The last time my wife and I ate Makoto Ono’s cooking was four years ago at Pidgin, when he nabbed a spot on this list with his gutsy Asian fusion – and she’s still obsessing over his foie gras donburi bowl. After decamping from Gastown, Ono and his own sweetheart, pastry chef Amanda Cheng, kept their gunpowder dry until they landed this spot a few blocks from the beach in Kits. (He’s the Mak; Ming is her Chinese name.)

Vertical bands of light stripe the room’s red-cedar walls. It feels a little like a bird’s nest in here, and we’re eager to be fed. Jars of preserves line high shelves, though only one is labelled. “On Valentine’s Day, somebody wrote ‘LOVE POTION’ on our kombucha mother,” explains sommelier Roger Maniwa. He kicks off the tasting menu with a fizzy cocktail of prosecco, kombucha and shiso syrup that’s deliciously demi-sec.

When Ono was a kid, his parents opened Winnipeg’s first sushi restaurant. At Mak N Ming, his approach feels grown-up in a happy, butter-poached-lobster sort of way.
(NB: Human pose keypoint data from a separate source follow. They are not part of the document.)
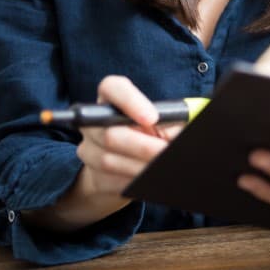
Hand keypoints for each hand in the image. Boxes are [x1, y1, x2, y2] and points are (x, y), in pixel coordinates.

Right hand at [26, 75, 179, 231]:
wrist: (134, 165)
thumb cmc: (155, 134)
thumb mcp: (167, 122)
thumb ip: (173, 119)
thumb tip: (180, 128)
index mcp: (113, 98)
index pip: (112, 88)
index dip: (130, 101)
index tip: (152, 118)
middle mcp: (94, 122)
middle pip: (110, 134)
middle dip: (144, 147)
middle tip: (167, 151)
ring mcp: (89, 150)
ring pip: (110, 161)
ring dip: (143, 166)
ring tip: (164, 164)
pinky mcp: (93, 177)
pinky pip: (112, 181)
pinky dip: (136, 181)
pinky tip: (151, 177)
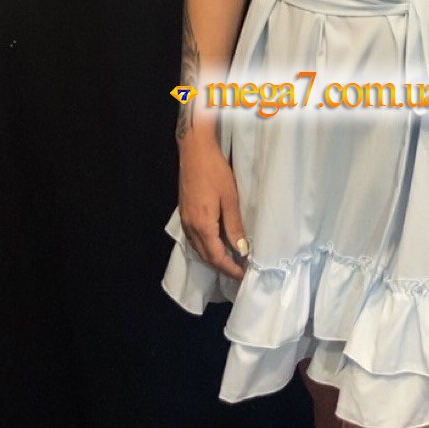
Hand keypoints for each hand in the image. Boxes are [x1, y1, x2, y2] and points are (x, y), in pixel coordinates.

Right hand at [178, 135, 248, 281]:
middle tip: (240, 271)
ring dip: (214, 258)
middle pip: (206, 256)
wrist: (195, 152)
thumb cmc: (215, 172)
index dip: (230, 268)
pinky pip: (195, 239)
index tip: (243, 275)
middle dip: (223, 266)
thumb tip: (241, 249)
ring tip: (232, 261)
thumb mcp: (230, 199)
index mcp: (203, 225)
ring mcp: (185, 221)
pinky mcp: (184, 214)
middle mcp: (191, 227)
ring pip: (199, 249)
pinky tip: (217, 244)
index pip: (216, 257)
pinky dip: (207, 247)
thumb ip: (234, 227)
He flips easily between French and Japanese with a buckwheat crepe folded over crunchy matcha-imbued panko and a tumble of foraged bitter greens. On the other half of the plate sits a miroir egg that’s been reformed via canister as a ball of espuma, with aged egg yolk (“not century-old but close”) grated overtop. It’s breakfast-for-dinner somewhere on the Breton coast.
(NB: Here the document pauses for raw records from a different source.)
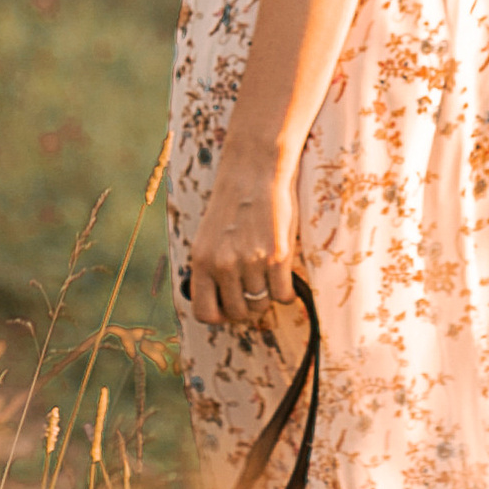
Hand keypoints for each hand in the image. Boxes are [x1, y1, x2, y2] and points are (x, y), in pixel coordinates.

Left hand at [186, 158, 299, 331]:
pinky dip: (286, 292)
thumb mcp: (208, 237)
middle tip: (254, 290)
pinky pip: (283, 295)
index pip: (203, 312)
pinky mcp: (277, 256)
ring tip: (268, 276)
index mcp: (201, 260)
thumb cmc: (233, 205)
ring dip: (267, 295)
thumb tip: (218, 303)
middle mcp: (223, 264)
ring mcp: (251, 261)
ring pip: (261, 304)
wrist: (254, 172)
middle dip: (247, 307)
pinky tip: (284, 278)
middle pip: (238, 312)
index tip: (229, 307)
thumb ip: (210, 269)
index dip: (218, 316)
Cheng is the closer. What appears to be caramel frosting on her rhubarb tartelette in a poppyseed shell is actually grated brunost cheese from Norway, cooked down to an almost dulce de leche sweetness. Good news: That’s only the pre-dessert. We catch sight of Maniwa delivering two sake kasu parfaits to a neighbouring table, a throwback instant camera strung around his neck. He snaps a birthday keepsake for the happy couple. I want to ask: Do anniversaries count?